• [Problems and tasks]:
**a.** In the fishing questions and answers, what is the passage that opens with the words containing "Best to contact" and closes with "close to Toronto?"? Copy it word for word.
**b.** In the fishing questions and answers, how long has the family been going to the Lower Buckhorn area every spring for Walleyes?
**c.** According to the fishing questions and answers, why have no Atlantic salmon been seen in the Rouge? Explain in one to three sentences.

For the past 30 years, our family has been going every spring to the Lower Buckhorn area for Walleyes. Over the past 3-5 years we have noticed that there are fewer and fewer Walleyes being caught. In fact the past two years have been disastrous. Along with poor catches, we have noticed an increase in Zebra mussels, low water. In fact the past two years you didn't even need an anchor fishing below the dam.

Please let me know what has happened to the Kawartha Lakes Walleye?

Asked April 5, 2000

Answer from the MNR

Best to contact the MNR's Kawartha Lakes Fisheries Assessment Unit.


Question 46:

I noticed when reading about the Humber River in this year's fishing regulations that a year round closed season has been set for Atlantic salmon. Have any been stocked in the Humber and if so, how many? What year are we likely to see the first returns of this fish? I already enjoy watching trout jump at the Raymore park fishway and above Lawrence Avenue and would love to see an Atlantic! While I'm at it, have there ever been sightings of Atlantics in the Rouge as a result of the stocking by MEA or in any of the rivers close to Toronto?

Asked April 5, 2000

Answer from the MNR

Only a few thousand atlantic salmon fry have been stocked in the Humber in the last two years. If we are lucky, we might see two or three adult fish return. Should the Atlantic Salmon research demonstrate that it is feasible to this fish to Lake Ontario, we hipe to increase the stocking efforts in the Humber. No atlantic have been seen in the Rouge so far - again due to low numbers of only recent fry stocking. The Credit River in Mississauaga has had adult Atlantic Salmon turn up each year but only a few fish are reported. The most I ever saw were 13 in one day - August 23, 1993.


Question 45:

I was recently told that Blue Hawk lake, a favourite lake near Haliburton, is contaminated with murcury. While I always release my catch and never eat the fish, I'm still interested in knowing the state of the lake I fish in.

• [Data records]:
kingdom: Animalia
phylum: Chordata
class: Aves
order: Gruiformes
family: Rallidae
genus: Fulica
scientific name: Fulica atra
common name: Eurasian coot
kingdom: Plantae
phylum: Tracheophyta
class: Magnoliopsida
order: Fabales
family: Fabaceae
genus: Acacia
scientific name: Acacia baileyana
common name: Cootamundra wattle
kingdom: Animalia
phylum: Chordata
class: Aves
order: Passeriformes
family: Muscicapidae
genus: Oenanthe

• [Results]:
**a.**
Best to contact the MNR's Kawartha Lakes Fisheries Assessment Unit.


Question 46:

I noticed when reading about the Humber River in this year's fishing regulations that a year round closed season has been set for Atlantic salmon. Have any been stocked in the Humber and if so, how many? What year are we likely to see the first returns of this fish? I already enjoy watching trout jump at the Raymore park fishway and above Lawrence Avenue and would love to see an Atlantic! While I'm at it, have there ever been sightings of Atlantics in the Rouge as a result of the stocking by MEA or in any of the rivers close to Toronto?

**b.** For the past 30 years.

**c.** None have been seen in the Rouge because only low numbers of fry have been stocked there. That stocking has also been only recent.